Nothing but the records beneath, reproduced exactly, should appear in the answer.

(Saved entries)
Start of Block

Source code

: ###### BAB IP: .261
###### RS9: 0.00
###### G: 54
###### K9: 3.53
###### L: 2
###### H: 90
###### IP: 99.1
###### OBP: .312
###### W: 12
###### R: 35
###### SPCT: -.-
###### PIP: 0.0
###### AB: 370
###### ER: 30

End of Block

* _Your response_
Source code

: ###### BAB IP: .261
###### RS9: 0.00
###### G: 54
###### K9: 3.53
###### L: 2
###### H: 90
###### IP: 99.1
###### OBP: .312
###### W: 12
###### R: 35
###### SPCT: -.-
###### PIP: 0.0
###### AB: 370
###### ER: 30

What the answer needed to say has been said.